A working cycle of CCD can be divided into two stages: light integration stage and charge transfer stage. The light integration stage is used to accumulate the charge of the photosensitive array, transfer the charge from the storage area to the transfer register (row reverse process), and output the charge from the transfer register to the output amplifier (row forward process); the transfer stage is mainly used for frame transfer, that is, transferring the light integrated charge of the photosensitive area to the storage area. To complete the above functions, it is necessary to provide a strict driving timing clock to the CCD. The driving timing relationship of TH7888A is shown in Figure 1.

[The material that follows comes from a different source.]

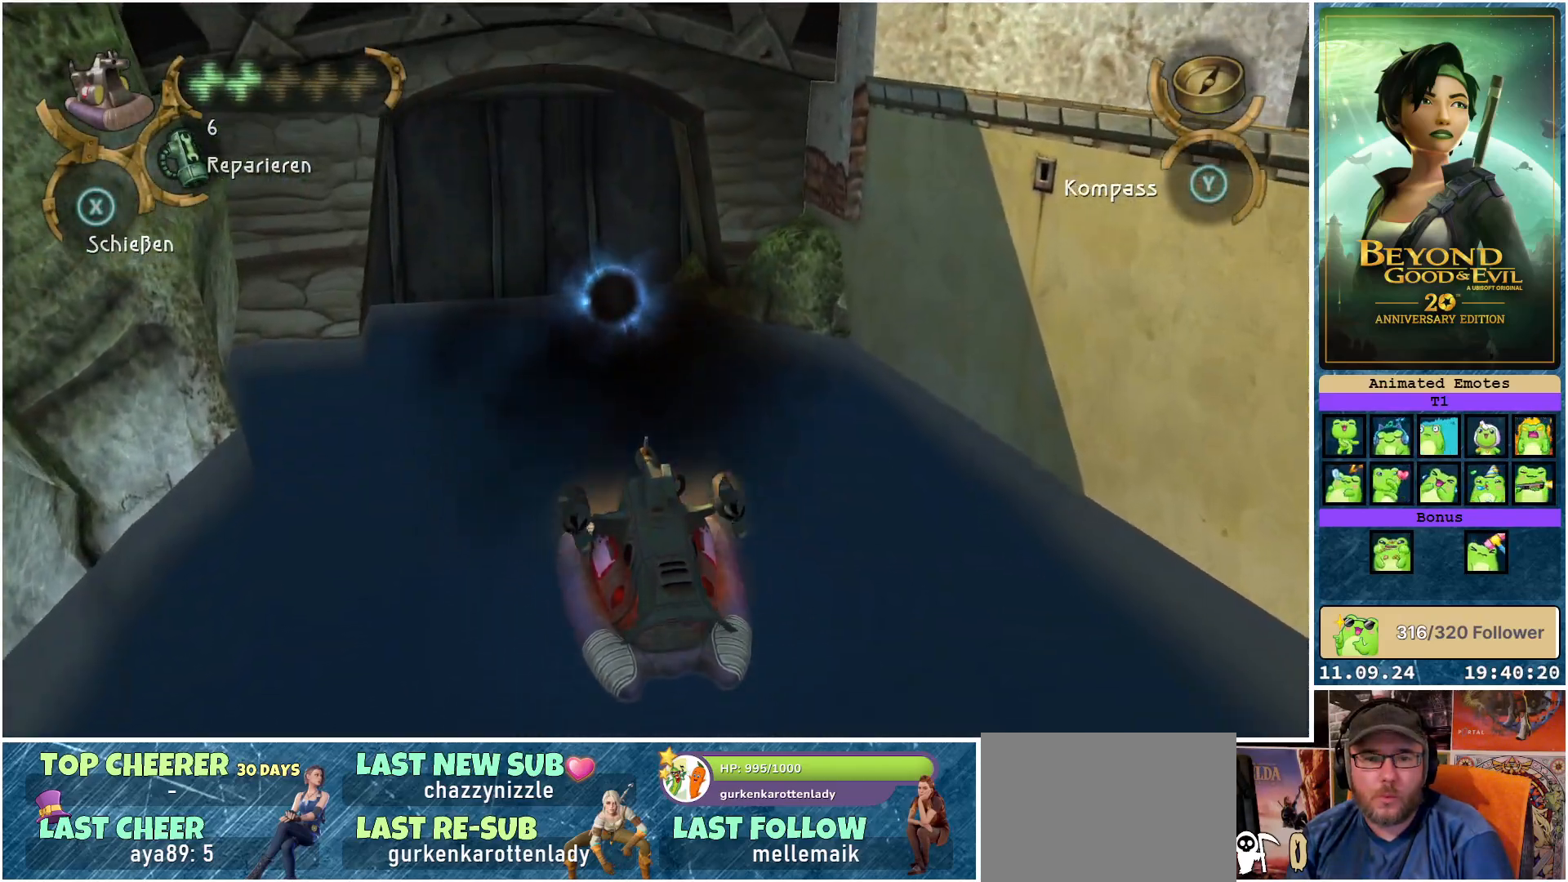
{"buttons": [], "left_stick": "up", "right_stick": "center", "events": []}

In Figure 1, φPA is the frame clock. When it is high, it is the light integration stage, and when it is low, it is the charge transfer stage. φP1~φP4 are frame transfer pulses, which remain unchanged during the light integration stage, and complete the transfer of the entire frame together with the line transfer control signals φM1~φM4 during the charge transfer stage. In the light integration stage, when the line is in the reverse state, the signal charge of each line in the frame storage area is shifted one line toward the horizontal shift register under the control of the line transfer signals φM1 and φM4, and the readout register clocks φL1 and φL2 remain unchanged; when the line is in the forward state, the pixel charge in the horizontal shift register is output through the output amplifier one by one under the control of the readout register clocks φL1 and φL2. Each time a line of signal is read out, a line transfer is performed. After a frame of image is transferred, the frame transfer of the next frame of image is performed.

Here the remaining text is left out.